[Collected data entries]
------------

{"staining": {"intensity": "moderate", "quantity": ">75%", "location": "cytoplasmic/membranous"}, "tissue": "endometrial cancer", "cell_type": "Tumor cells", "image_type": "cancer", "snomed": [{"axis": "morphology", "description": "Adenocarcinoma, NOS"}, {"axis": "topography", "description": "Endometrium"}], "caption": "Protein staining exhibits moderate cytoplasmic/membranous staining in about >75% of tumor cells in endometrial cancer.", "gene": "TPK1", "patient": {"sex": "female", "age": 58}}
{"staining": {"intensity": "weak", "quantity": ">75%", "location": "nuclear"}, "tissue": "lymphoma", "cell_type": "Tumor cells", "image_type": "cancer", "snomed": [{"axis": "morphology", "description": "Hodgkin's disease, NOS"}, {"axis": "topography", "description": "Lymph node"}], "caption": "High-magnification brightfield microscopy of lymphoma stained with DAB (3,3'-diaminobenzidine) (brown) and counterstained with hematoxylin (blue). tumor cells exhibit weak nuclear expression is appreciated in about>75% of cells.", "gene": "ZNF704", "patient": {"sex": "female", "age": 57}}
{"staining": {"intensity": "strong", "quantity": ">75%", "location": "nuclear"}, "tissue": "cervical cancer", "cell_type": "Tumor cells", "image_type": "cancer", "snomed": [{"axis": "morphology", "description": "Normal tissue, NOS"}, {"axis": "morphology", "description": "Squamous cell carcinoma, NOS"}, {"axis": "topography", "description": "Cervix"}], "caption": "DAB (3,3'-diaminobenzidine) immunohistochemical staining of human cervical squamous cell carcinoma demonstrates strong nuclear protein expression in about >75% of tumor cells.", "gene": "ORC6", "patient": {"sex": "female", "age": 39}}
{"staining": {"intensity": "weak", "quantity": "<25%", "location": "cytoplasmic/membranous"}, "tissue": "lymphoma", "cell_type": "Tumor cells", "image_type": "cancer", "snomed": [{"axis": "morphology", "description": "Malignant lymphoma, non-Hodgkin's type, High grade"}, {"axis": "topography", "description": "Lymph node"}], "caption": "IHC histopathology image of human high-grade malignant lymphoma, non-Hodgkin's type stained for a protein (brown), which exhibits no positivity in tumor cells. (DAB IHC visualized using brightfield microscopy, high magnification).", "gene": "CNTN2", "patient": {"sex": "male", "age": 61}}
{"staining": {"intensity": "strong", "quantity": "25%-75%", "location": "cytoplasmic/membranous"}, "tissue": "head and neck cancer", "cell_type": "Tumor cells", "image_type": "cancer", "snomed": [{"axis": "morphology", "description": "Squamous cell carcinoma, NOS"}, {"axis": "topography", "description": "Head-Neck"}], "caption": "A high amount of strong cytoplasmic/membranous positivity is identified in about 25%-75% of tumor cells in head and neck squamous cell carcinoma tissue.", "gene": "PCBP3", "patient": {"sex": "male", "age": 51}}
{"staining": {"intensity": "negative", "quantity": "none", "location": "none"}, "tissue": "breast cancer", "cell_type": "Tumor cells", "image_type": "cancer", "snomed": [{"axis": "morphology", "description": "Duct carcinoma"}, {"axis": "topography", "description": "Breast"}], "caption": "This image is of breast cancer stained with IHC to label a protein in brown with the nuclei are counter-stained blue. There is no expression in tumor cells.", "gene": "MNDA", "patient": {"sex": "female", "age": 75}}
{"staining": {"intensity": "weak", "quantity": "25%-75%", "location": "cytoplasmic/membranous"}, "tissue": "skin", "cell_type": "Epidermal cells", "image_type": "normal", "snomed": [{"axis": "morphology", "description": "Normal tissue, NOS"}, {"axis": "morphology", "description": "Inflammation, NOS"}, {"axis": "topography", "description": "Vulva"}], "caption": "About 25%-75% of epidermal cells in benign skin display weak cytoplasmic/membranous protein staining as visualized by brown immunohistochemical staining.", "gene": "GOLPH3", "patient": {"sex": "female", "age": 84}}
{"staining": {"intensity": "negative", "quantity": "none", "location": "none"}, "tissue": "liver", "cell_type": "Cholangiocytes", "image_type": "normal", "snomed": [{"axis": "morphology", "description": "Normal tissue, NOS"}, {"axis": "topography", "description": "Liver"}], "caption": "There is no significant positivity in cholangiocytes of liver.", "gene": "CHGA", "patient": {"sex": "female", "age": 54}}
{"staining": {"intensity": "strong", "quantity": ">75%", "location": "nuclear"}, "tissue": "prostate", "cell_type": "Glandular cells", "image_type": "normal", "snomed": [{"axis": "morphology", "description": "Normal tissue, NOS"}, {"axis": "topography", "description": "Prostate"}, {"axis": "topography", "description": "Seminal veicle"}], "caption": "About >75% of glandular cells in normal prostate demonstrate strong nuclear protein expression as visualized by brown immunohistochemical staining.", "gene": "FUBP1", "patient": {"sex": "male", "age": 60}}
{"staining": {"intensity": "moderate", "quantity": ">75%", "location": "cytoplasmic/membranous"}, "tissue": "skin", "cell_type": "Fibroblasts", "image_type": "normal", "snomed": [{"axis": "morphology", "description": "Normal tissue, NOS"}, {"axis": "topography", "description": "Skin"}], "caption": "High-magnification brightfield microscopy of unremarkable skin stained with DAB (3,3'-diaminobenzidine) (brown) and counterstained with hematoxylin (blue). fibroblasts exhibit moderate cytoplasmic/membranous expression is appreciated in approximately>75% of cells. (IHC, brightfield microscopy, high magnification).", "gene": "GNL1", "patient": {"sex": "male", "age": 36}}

------------

> _Exercise_:
Each line above needs to be written out again exactly.

> _Answer space_:
{"staining": {"intensity": "moderate", "quantity": ">75%", "location": "cytoplasmic/membranous"}, "tissue": "endometrial cancer", "cell_type": "Tumor cells", "image_type": "cancer", "snomed": [{"axis": "morphology", "description": "Adenocarcinoma, NOS"}, {"axis": "topography", "description": "Endometrium"}], "caption": "Protein staining exhibits moderate cytoplasmic/membranous staining in about >75% of tumor cells in endometrial cancer.", "gene": "TPK1", "patient": {"sex": "female", "age": 58}}
{"staining": {"intensity": "weak", "quantity": ">75%", "location": "nuclear"}, "tissue": "lymphoma", "cell_type": "Tumor cells", "image_type": "cancer", "snomed": [{"axis": "morphology", "description": "Hodgkin's disease, NOS"}, {"axis": "topography", "description": "Lymph node"}], "caption": "High-magnification brightfield microscopy of lymphoma stained with DAB (3,3'-diaminobenzidine) (brown) and counterstained with hematoxylin (blue). tumor cells exhibit weak nuclear expression is appreciated in about>75% of cells.", "gene": "ZNF704", "patient": {"sex": "female", "age": 57}}
{"staining": {"intensity": "strong", "quantity": ">75%", "location": "nuclear"}, "tissue": "cervical cancer", "cell_type": "Tumor cells", "image_type": "cancer", "snomed": [{"axis": "morphology", "description": "Normal tissue, NOS"}, {"axis": "morphology", "description": "Squamous cell carcinoma, NOS"}, {"axis": "topography", "description": "Cervix"}], "caption": "DAB (3,3'-diaminobenzidine) immunohistochemical staining of human cervical squamous cell carcinoma demonstrates strong nuclear protein expression in about >75% of tumor cells.", "gene": "ORC6", "patient": {"sex": "female", "age": 39}}
{"staining": {"intensity": "weak", "quantity": "<25%", "location": "cytoplasmic/membranous"}, "tissue": "lymphoma", "cell_type": "Tumor cells", "image_type": "cancer", "snomed": [{"axis": "morphology", "description": "Malignant lymphoma, non-Hodgkin's type, High grade"}, {"axis": "topography", "description": "Lymph node"}], "caption": "IHC histopathology image of human high-grade malignant lymphoma, non-Hodgkin's type stained for a protein (brown), which exhibits no positivity in tumor cells. (DAB IHC visualized using brightfield microscopy, high magnification).", "gene": "CNTN2", "patient": {"sex": "male", "age": 61}}
{"staining": {"intensity": "strong", "quantity": "25%-75%", "location": "cytoplasmic/membranous"}, "tissue": "head and neck cancer", "cell_type": "Tumor cells", "image_type": "cancer", "snomed": [{"axis": "morphology", "description": "Squamous cell carcinoma, NOS"}, {"axis": "topography", "description": "Head-Neck"}], "caption": "A high amount of strong cytoplasmic/membranous positivity is identified in about 25%-75% of tumor cells in head and neck squamous cell carcinoma tissue.", "gene": "PCBP3", "patient": {"sex": "male", "age": 51}}
{"staining": {"intensity": "negative", "quantity": "none", "location": "none"}, "tissue": "breast cancer", "cell_type": "Tumor cells", "image_type": "cancer", "snomed": [{"axis": "morphology", "description": "Duct carcinoma"}, {"axis": "topography", "description": "Breast"}], "caption": "This image is of breast cancer stained with IHC to label a protein in brown with the nuclei are counter-stained blue. There is no expression in tumor cells.", "gene": "MNDA", "patient": {"sex": "female", "age": 75}}
{"staining": {"intensity": "weak", "quantity": "25%-75%", "location": "cytoplasmic/membranous"}, "tissue": "skin", "cell_type": "Epidermal cells", "image_type": "normal", "snomed": [{"axis": "morphology", "description": "Normal tissue, NOS"}, {"axis": "morphology", "description": "Inflammation, NOS"}, {"axis": "topography", "description": "Vulva"}], "caption": "About 25%-75% of epidermal cells in benign skin display weak cytoplasmic/membranous protein staining as visualized by brown immunohistochemical staining.", "gene": "GOLPH3", "patient": {"sex": "female", "age": 84}}
{"staining": {"intensity": "negative", "quantity": "none", "location": "none"}, "tissue": "liver", "cell_type": "Cholangiocytes", "image_type": "normal", "snomed": [{"axis": "morphology", "description": "Normal tissue, NOS"}, {"axis": "topography", "description": "Liver"}], "caption": "There is no significant positivity in cholangiocytes of liver.", "gene": "CHGA", "patient": {"sex": "female", "age": 54}}
{"staining": {"intensity": "strong", "quantity": ">75%", "location": "nuclear"}, "tissue": "prostate", "cell_type": "Glandular cells", "image_type": "normal", "snomed": [{"axis": "morphology", "description": "Normal tissue, NOS"}, {"axis": "topography", "description": "Prostate"}, {"axis": "topography", "description": "Seminal veicle"}], "caption": "About >75% of glandular cells in normal prostate demonstrate strong nuclear protein expression as visualized by brown immunohistochemical staining.", "gene": "FUBP1", "patient": {"sex": "male", "age": 60}}
{"staining": {"intensity": "moderate", "quantity": ">75%", "location": "cytoplasmic/membranous"}, "tissue": "skin", "cell_type": "Fibroblasts", "image_type": "normal", "snomed": [{"axis": "morphology", "description": "Normal tissue, NOS"}, {"axis": "topography", "description": "Skin"}], "caption": "High-magnification brightfield microscopy of unremarkable skin stained with DAB (3,3'-diaminobenzidine) (brown) and counterstained with hematoxylin (blue). fibroblasts exhibit moderate cytoplasmic/membranous expression is appreciated in approximately>75% of cells. (IHC, brightfield microscopy, high magnification).", "gene": "GNL1", "patient": {"sex": "male", "age": 36}}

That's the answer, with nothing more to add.